If you want to associate a value with an index and find the index quickly you can use std::map
or std::unordered_map
. You can also combine these with other data structures (e.g. a std::list
or std::vector
) depending on the other operations you want to perform on the data.
For example, when creating the vector we also create a lookup table:
vector<int> test(test_size);
unordered_map<int, size_t> lookup;
int value = 0;
for(size_t index = 0; index < test_size; ++index)
{
test[index] = value;
lookup[value] = index;
value += rand()%100+1;
}
Now to look up the index you simply:
size_t index = lookup[find_value];
Using a hash table based data structure (e.g. the unordered_map) is a fairly classical space/time tradeoff and can outperform doing a binary search for this sort of "reverse" lookup operation when you need to do a lot of lookups. The other advantage is that it also works when the vector is unsorted.

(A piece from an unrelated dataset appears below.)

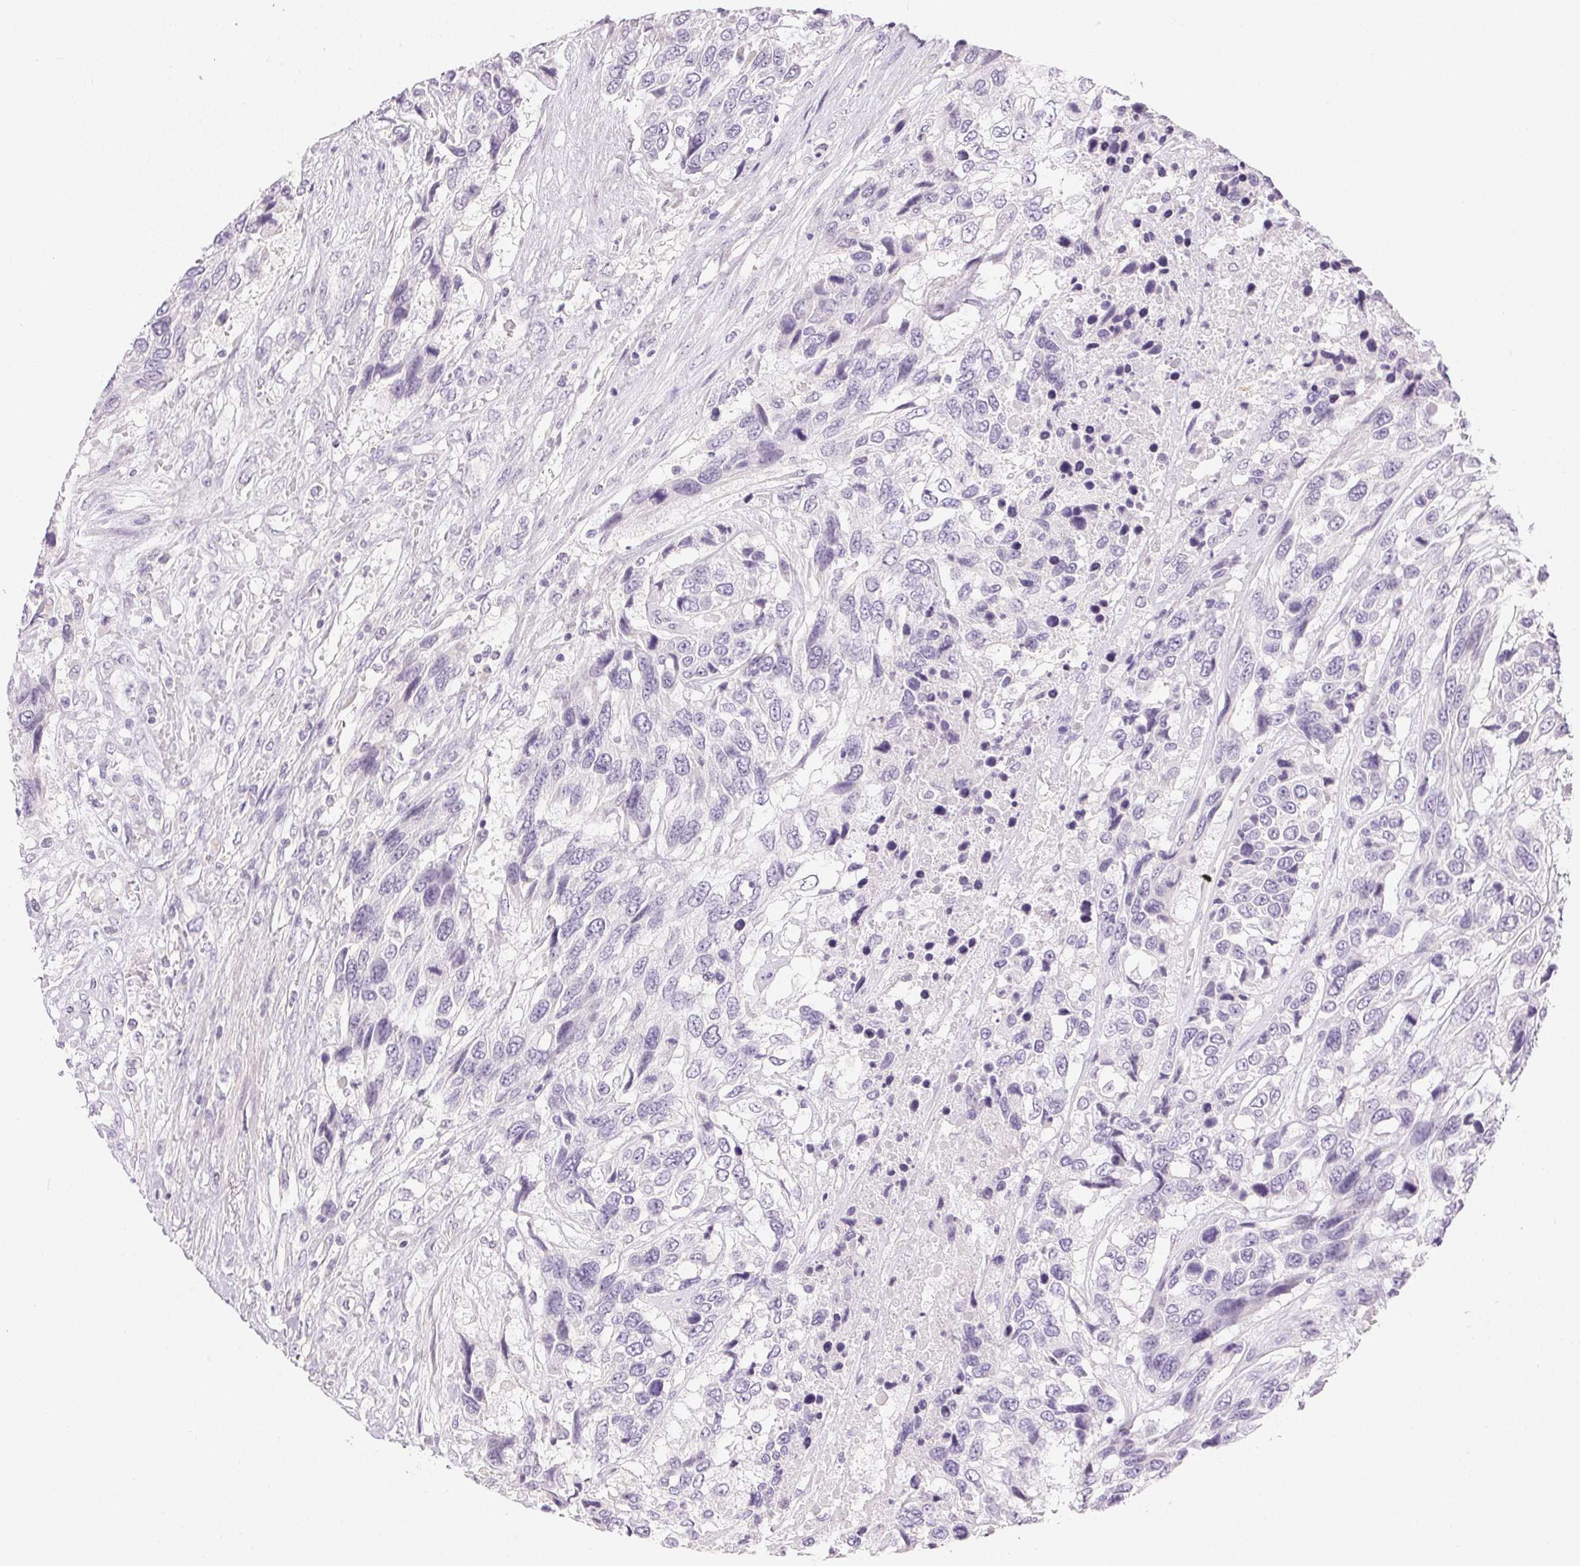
{"staining": {"intensity": "negative", "quantity": "none", "location": "none"}, "tissue": "urothelial cancer", "cell_type": "Tumor cells", "image_type": "cancer", "snomed": [{"axis": "morphology", "description": "Urothelial carcinoma, High grade"}, {"axis": "topography", "description": "Urinary bladder"}], "caption": "This micrograph is of urothelial carcinoma (high-grade) stained with IHC to label a protein in brown with the nuclei are counter-stained blue. There is no staining in tumor cells.", "gene": "MIOX", "patient": {"sex": "female", "age": 70}}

For fun :-) I've done a quick benchmark in VS2012RC comparing James' binary search code with a linear search and with using unordered_map for lookup, all on a vector:

To ~50000 elements unordered_set significantly (x3-4) outpeforms the binary search which is exhibiting the expected O(log N) behavior, the somewhat surprising result is that unordered_map loses it's O(1) behavior past 10000 elements, presumably due to hash collisions, perhaps an implementation issue.
EDIT: max_load_factor() for the unordered map is 1 so there should be no collisions. The difference in performance between the binary search and the hash table for very large vectors appears to be caching related and varies depending on the lookup pattern in the benchmark.
Choosing between std::map and std::unordered_map talks about the difference between ordered and unordered maps.